Hughes signing would pile pressure on defencemen Pouliot and Hutton
With or without Quinn Hughes, the Vancouver Canucks have a couple of defencemen who have been put on watch.
The NHL team is looking for a lot of progress this summer from Derrick Pouliot and Ben Hutton, puckmoving defencemen who could either make significant strides or be left in the dust.
Pouliot, 24, and Hutton, 25, should top anyone’s list of the Canucks who have the potential to show up most-improved this fall. They were each challenged at the end of last season to improve their conditioning in a major way. The Hughes’ draft pick only stiffened the challenge.
But is there room in Vancouver for both Hutton and Pouliot, whose battles for playing time will grow exponentially if Hughes signs? And if you were to move one of them, who would it be?
The irony is Pouliot and Hutton probably shouldn’t be bubble players. Among the regular defencemen, they had the most positive impact on puck possession, finishing one-two in controlling unblocked shot-attempt differential among blue-liners who were in at least 60 games.
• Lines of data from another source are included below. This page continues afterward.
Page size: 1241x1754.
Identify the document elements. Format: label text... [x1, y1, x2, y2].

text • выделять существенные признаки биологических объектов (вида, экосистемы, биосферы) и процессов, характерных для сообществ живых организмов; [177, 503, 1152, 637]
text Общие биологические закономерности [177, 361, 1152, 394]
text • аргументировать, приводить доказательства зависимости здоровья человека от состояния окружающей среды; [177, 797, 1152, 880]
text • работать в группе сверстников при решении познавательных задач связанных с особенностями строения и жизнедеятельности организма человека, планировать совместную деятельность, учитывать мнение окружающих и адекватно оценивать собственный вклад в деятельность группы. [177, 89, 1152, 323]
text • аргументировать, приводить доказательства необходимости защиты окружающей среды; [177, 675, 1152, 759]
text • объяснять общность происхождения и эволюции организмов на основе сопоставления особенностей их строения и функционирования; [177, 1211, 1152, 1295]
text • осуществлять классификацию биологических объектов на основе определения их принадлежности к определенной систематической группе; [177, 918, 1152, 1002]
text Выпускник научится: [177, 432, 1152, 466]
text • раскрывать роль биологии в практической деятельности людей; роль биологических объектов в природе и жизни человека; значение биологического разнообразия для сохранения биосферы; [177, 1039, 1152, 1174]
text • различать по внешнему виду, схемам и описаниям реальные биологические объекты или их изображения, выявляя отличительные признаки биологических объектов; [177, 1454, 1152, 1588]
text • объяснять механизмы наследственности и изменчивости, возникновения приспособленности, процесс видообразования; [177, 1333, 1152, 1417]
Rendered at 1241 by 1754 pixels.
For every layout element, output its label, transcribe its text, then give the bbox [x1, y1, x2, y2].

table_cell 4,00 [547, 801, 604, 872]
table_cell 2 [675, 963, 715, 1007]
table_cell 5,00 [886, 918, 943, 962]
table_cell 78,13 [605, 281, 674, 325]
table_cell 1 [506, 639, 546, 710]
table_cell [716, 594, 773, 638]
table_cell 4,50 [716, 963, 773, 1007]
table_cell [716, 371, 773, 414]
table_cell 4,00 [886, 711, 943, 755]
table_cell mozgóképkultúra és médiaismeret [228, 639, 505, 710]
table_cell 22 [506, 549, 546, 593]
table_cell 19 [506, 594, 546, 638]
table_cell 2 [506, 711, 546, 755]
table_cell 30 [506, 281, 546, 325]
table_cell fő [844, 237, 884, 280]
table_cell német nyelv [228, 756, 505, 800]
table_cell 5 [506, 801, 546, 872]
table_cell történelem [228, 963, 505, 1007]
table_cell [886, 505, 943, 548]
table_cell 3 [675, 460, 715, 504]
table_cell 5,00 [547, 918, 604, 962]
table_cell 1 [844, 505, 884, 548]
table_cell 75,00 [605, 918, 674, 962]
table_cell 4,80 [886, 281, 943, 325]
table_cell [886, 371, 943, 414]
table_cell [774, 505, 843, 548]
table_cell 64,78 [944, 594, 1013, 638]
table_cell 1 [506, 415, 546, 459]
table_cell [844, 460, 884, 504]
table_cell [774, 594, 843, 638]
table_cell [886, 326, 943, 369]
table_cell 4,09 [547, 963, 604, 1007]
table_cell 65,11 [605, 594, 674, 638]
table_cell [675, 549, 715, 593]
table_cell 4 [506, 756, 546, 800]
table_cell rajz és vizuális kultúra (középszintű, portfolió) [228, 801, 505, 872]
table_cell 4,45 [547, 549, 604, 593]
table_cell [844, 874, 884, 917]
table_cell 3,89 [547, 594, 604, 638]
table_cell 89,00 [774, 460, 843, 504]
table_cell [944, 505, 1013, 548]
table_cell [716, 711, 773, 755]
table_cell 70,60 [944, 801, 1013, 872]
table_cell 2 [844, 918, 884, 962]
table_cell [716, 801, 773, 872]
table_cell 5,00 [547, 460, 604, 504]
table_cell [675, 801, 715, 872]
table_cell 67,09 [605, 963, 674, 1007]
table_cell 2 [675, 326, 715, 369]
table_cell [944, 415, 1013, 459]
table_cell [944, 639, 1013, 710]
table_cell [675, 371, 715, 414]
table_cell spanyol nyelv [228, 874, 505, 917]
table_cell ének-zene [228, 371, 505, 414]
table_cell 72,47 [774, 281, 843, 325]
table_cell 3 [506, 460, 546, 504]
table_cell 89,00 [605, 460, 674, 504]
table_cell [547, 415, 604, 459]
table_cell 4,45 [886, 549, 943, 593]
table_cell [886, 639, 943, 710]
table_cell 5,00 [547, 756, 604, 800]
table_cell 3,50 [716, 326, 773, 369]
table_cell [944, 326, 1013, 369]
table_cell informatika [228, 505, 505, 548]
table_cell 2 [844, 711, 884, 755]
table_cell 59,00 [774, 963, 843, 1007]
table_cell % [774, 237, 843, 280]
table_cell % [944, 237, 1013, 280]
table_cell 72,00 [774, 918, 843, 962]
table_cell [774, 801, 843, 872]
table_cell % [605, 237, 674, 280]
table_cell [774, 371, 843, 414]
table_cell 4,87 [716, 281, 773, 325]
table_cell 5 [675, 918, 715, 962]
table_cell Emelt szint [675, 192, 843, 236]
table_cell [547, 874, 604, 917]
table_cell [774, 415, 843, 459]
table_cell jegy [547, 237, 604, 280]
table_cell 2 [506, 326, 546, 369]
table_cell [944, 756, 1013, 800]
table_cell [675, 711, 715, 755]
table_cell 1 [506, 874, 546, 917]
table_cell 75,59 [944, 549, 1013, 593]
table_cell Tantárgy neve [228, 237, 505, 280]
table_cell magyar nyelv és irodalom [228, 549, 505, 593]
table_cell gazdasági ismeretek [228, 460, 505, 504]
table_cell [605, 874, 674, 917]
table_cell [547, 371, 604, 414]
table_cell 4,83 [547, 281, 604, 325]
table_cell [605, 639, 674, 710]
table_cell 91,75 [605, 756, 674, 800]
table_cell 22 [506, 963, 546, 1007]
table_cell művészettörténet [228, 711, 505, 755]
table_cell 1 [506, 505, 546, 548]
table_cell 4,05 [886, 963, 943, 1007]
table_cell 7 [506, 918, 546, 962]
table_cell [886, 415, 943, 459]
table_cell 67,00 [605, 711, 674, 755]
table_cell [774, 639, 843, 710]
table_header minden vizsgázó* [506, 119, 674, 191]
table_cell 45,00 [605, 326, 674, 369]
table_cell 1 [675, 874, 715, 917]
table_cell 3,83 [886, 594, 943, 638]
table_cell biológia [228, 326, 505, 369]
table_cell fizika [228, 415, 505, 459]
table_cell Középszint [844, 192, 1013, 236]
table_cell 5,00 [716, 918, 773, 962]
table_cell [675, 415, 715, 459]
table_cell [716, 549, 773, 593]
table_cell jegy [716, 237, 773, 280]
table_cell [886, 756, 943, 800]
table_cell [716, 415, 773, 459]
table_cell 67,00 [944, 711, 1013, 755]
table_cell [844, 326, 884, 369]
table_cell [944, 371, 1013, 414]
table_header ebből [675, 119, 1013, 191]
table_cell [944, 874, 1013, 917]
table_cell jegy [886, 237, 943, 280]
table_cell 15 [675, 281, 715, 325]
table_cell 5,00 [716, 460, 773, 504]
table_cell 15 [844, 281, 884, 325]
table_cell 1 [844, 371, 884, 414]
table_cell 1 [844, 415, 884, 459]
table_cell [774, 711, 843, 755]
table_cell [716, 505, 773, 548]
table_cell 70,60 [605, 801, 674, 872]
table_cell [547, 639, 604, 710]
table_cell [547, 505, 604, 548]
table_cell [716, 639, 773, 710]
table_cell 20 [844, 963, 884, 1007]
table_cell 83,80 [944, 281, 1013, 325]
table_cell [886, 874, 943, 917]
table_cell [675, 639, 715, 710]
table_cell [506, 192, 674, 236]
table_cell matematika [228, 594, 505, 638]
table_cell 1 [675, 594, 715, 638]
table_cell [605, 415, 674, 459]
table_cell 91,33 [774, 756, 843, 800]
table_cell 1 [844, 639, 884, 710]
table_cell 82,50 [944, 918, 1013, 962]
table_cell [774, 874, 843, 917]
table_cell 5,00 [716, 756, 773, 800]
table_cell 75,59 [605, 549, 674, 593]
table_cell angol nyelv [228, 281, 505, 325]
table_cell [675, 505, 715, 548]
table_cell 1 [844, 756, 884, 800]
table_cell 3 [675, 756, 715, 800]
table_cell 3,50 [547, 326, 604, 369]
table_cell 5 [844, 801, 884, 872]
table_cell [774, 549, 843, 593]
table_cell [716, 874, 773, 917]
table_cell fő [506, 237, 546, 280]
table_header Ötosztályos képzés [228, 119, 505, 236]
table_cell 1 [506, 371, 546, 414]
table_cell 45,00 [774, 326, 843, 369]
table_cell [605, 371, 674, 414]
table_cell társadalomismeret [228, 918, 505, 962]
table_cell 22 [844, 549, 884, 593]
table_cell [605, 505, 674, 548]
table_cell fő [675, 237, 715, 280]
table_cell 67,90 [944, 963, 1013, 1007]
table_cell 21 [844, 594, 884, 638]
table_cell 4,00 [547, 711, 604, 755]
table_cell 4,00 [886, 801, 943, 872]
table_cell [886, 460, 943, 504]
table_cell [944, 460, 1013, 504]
That’s good but their playing time didn’t reflect it. As the season went on, the less they were deployed. Pouliot was clearly ahead of Hutton by the end of the season and his 22 points in 71 games was a career high.
That’s actually promising and you can’t help but wonder what a motivated, in-shape Pouliot could achieve under head coach Travis Green. He has a much better chance at playing time and success with the Canucks than Hutton does, but he’d also be a much more valuable trade chip if the team is looking to clear out room for Hughes.
Hutton hasn’t hit 20 points since his rookie season when he reached 25. His numbers have trended down since, and this past season he had no goals and six assists.
That’s not good, especially for a player who is not overly physical.
Hutton is often viewed as a player the Canucks would like to move to upset the logjam they have on the blue-line. But he’s not even among the top six defenders right now so does trading him really clear out any room for Hughes?
Hutton also has a $2.8 million cap hit. There aren’t many teams chasing $2.8 million puck-moving defencemen fresh off a season in which they didn’t score a goal. The Canucks could retain salary. But there is another issue with Hutton. He’s a pending restricted free agent and will need to be qualified at his 2018-19 base salary which is $2.4 million.
He’d need to have a vastly improved season to make it worth it. If he’s not qualified he’d have the chance to become an unrestricted free agent.
Some in the market have given up on Hutton, but his underlying data was strong last season and he is a much better defenceman than the six points suggest.
Green hasn’t given up on Hutton, by the way. The past seven months is the first string of adversity Hutton faced as an NHL player. How he comes out of it could still be a game changer.
Green has put a lot of work into reshaping Hutton as a player and person. He’s eager to see how it translates this September at training camp.
If he comes back with a chip on his shoulder and in better shape, can Hutton find his way back into the Canucks’ top four?
The answer to that one becomes a lot more complicated if the Canucks ended up signing Hughes.